• Problem
Wherever the word "part" occurs in the listing below, copy that whole line.

· · · ·

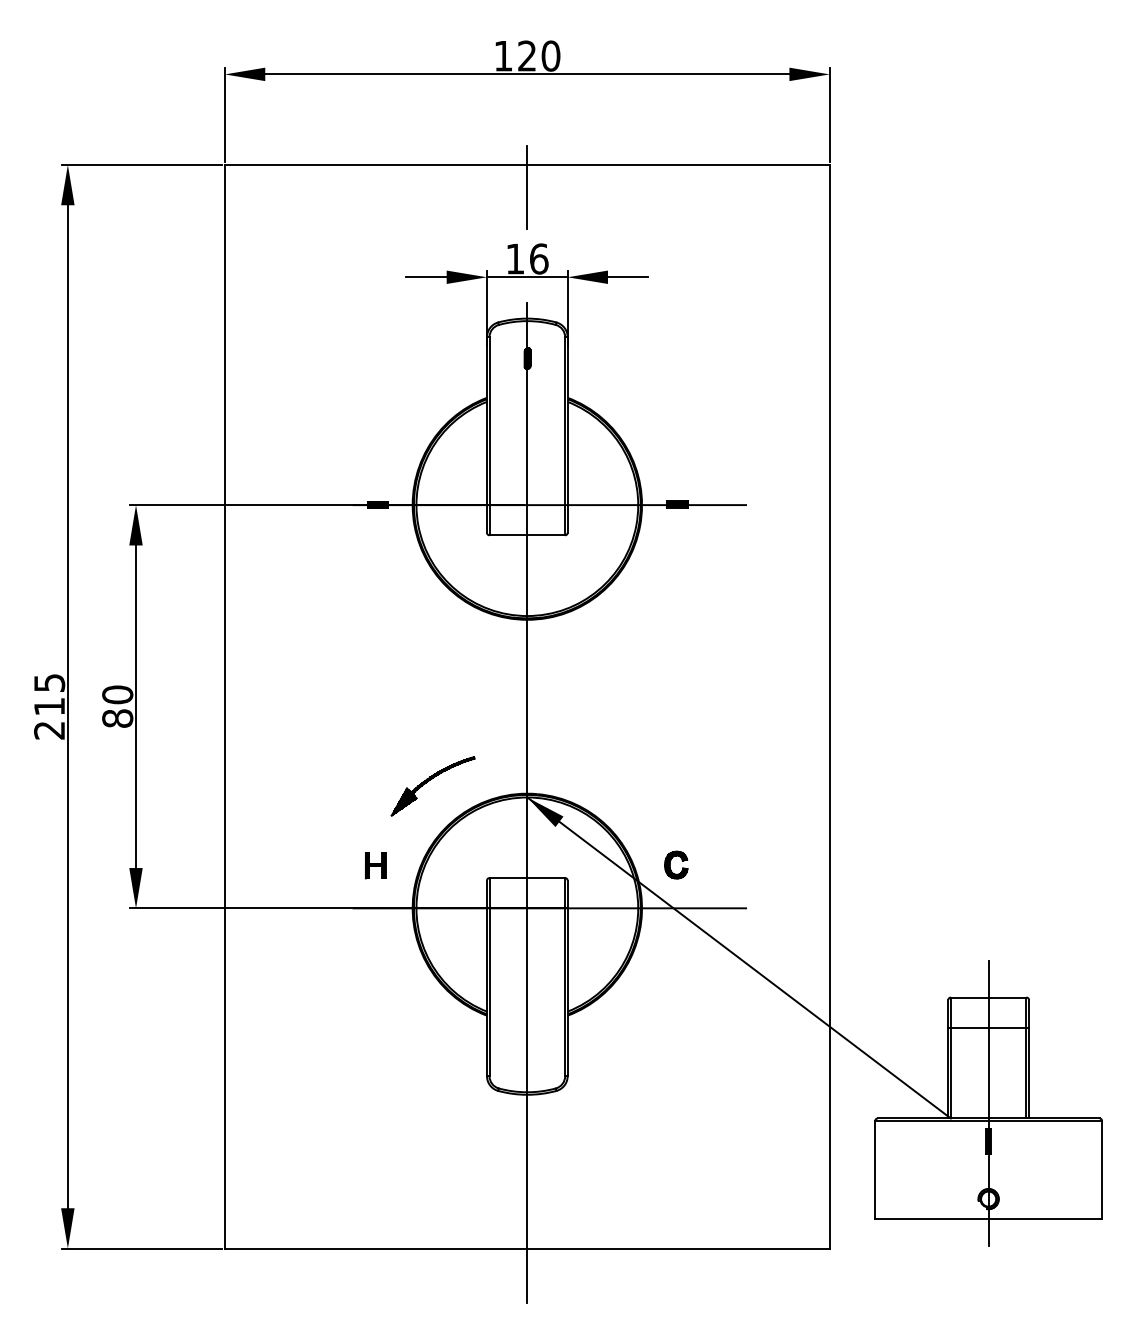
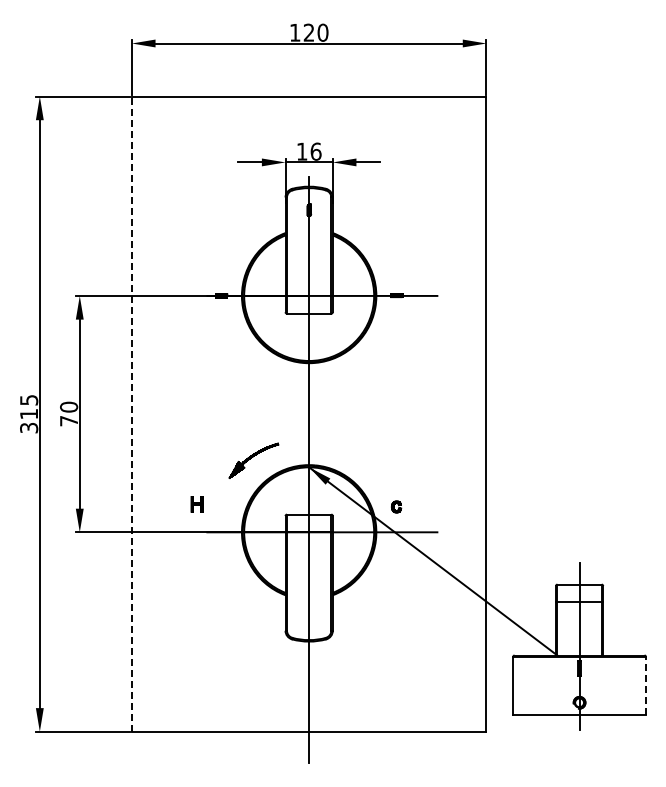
line: (527, 186) -> (309, 109), removed
line: (224, 707) -> (131, 414), solid -> dashed
text: (118, 717) -> (69, 420), 80 -> 70
text: (50, 731) -> (29, 428), 215 -> 315
part: (676, 864) -> (396, 506), size x0.7
part: (374, 865) -> (196, 504), moved
line: (1102, 1169) -> (646, 685), solid -> dashed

· · · ·

• Answer to this problem
part: (676, 864) -> (396, 506), size x0.7
part: (374, 865) -> (196, 504), moved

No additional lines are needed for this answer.